EXTRAIT
········

Nos mères nous ont transmis
Le 1er août 1639, il y a 383 ans, les 3 premières fondatrices arrivaient à Québec, en provenance du Monastère de Dieppe.
9 ans plus tard, le 19 août 1648, la jeune Catherine, tout juste 16 ans, venait en renfort s'ajouter au nombre de la petite communauté installée depuis à peine 2 ans dans leur monastère-hôpital, qui ressemblait davantage à une cabane rudimentaire qu'à un hôpital.
Ces femmes de la première génération, dont Marie-Catherine de Saint-Augustin a été un lys de pureté parmi le jardin de fleurs que formait ces femmes au cœur d'or, ont été les pionnières qui ont transmis leur précieux héritage aux suivantes.
Le texte qui suit rend hommage aux femmes de notre nation qui ont transmis à travers leurs vies ces trésors spirituels de leurs cœurs, de générations en générations, afin que l'on puisse encore aujourd'hui y puiser.
Dans l'ancien testament, on retrouve l’énoncé « Nos pères nous ont transmis », faisant référence à l'héritage des patriarches transmis de générations en générations. En notre temps, alors que nous vivons une période de grands changements, une période que l’on pourrait qualifier de transition, de charnière entre 2 temps, qui nous mène vers de nouveaux horizons, ceux du 3e millénaire, cet énoncé peut être transposé au féminin face à l'ampleur de l'héritage laissé par les femmes, dans le monde entier certes, mais nous voulons nous arrêter ici sur l’héritage féminin de notre société québécoise tout particulièrement. En effet, elles sont en grand nombre ces saintes femmes, ces femmes fortes dont parle l'Évangile, qui ont été présentes dans l'édification du « Nouveau Monde[1] », qui se voulait déjà être, dans l'esprit de ses fondateurs, une « Civilisation de l'amour » selon l'expression souvent empruntée par notre saint Pape Jean-Paul II.
Construire une civilisation de l’amour; tel était bien le but ultime entrevu par ces pionnières et pionniers français qui s’engageaient corps et âme dans cette entreprise qui paraissait certainement folle aux yeux des hommes, mais « ce qui est folie pour les hommes est sagesse de Dieu ».

········

MATÉRIEL FOURNI
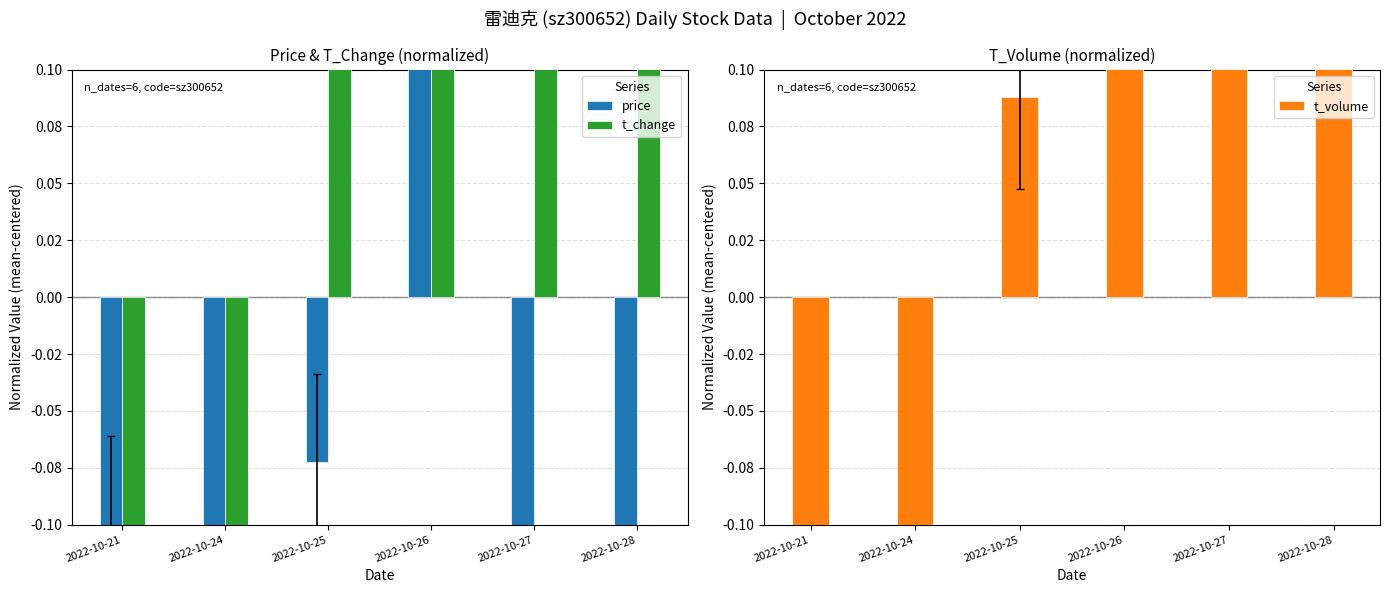

Which series has the largest total across all categories?

t_change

········

CONSIGNES À SUIVRE
Modifie le passage sur les pionnières de Québec en partant de « Le texte qui » et en poursuivant jusqu'à « aujourd'hui y puiser. » inclus, et remplace « trésors spirituels » par « biens spirituels ». On peut se passer du matériel fourni.

RÉPONSE FINALE
Le texte qui suit rend hommage aux femmes de notre nation qui ont transmis à travers leurs vies ces biens spirituels de leurs cœurs, de générations en générations, afin que l'on puisse encore aujourd'hui y puiser.